GameStop is surging again on first stock split in 15 years

Shares of GameStop surged Friday after the video game retailer announced that it would attempt its first stock split in 15 years.

The Grapevine, Texas, company said in a regulatory filing late Thursday that it wants to increase its share count to 1 billion, from 300 million, so it can implement a stock split in the form of a dividend. It plans to seek shareholder approval at its upcoming annual meeting.

A stock split would change the price-per-stock, but not the overall value of those holdings. The maneuver can push up a company’s stock price at least temporarily, and it did so Friday. Shares of GameStop jumped 8% at the opening bell.

JPMorgan Friday that while stock splits may not be the new buyback, they are “an additional tool to push stock prices higher despite financial theory saying otherwise.”

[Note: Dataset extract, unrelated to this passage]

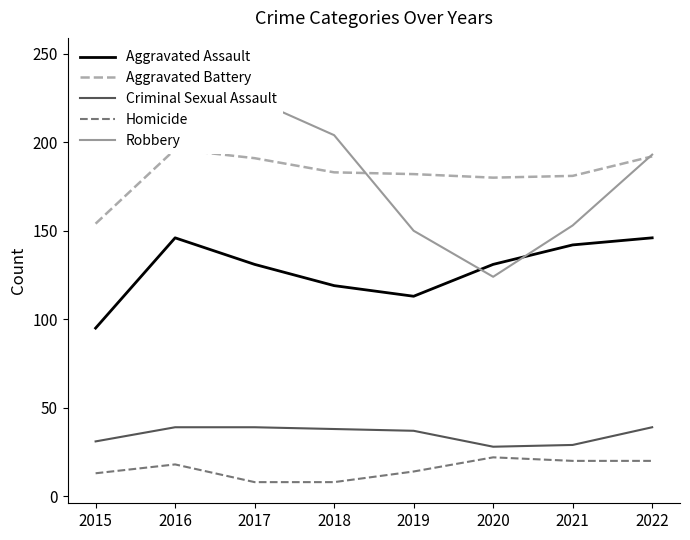

How many lines are shown in the chart?

5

GameStop’s announcement comes just days after electric vehicle maker Tesla announced its second stock split in less than two years. In addition, Alphabet, Google’s parent company, announced a 20-for-1 split in February. Amazon said this month that it would do a split of the same ratio.

Big tech companies have pursued stock splits after major run-ups in the price of their shares, which can open the door to retail investors that do not have the financial heft to buy shares that head into quadruple digits.

However, a singe share of Google, Tesla, or Alphabet cost between $1,000 and $3,300. And shares of Tesla, Alphabet and Apple are up between 30% and 60% over the past 12 months.

Shares of GameStop are down 13% over that same stretch and can be had for less than $200 each.

Yet GameStop Corp. became a meme darling early last year when hundreds of thousands of smaller investors suddenly started buying its shares, driving its price to heights that shocked Wall Street. The shares rocketed from $39 to $347 in just a week during its run-up.

Any maneuvers from the company garner intense interest from retail investors, particularly after Chewy co-founder Ryan Cohen took a huge stake in the company and now sits on its board. Investors have pinned their hopes on Cohen to push the traditional retailer in a more online direction.

Shares of GameStop rose $13.18 to 179.76 when the market opened.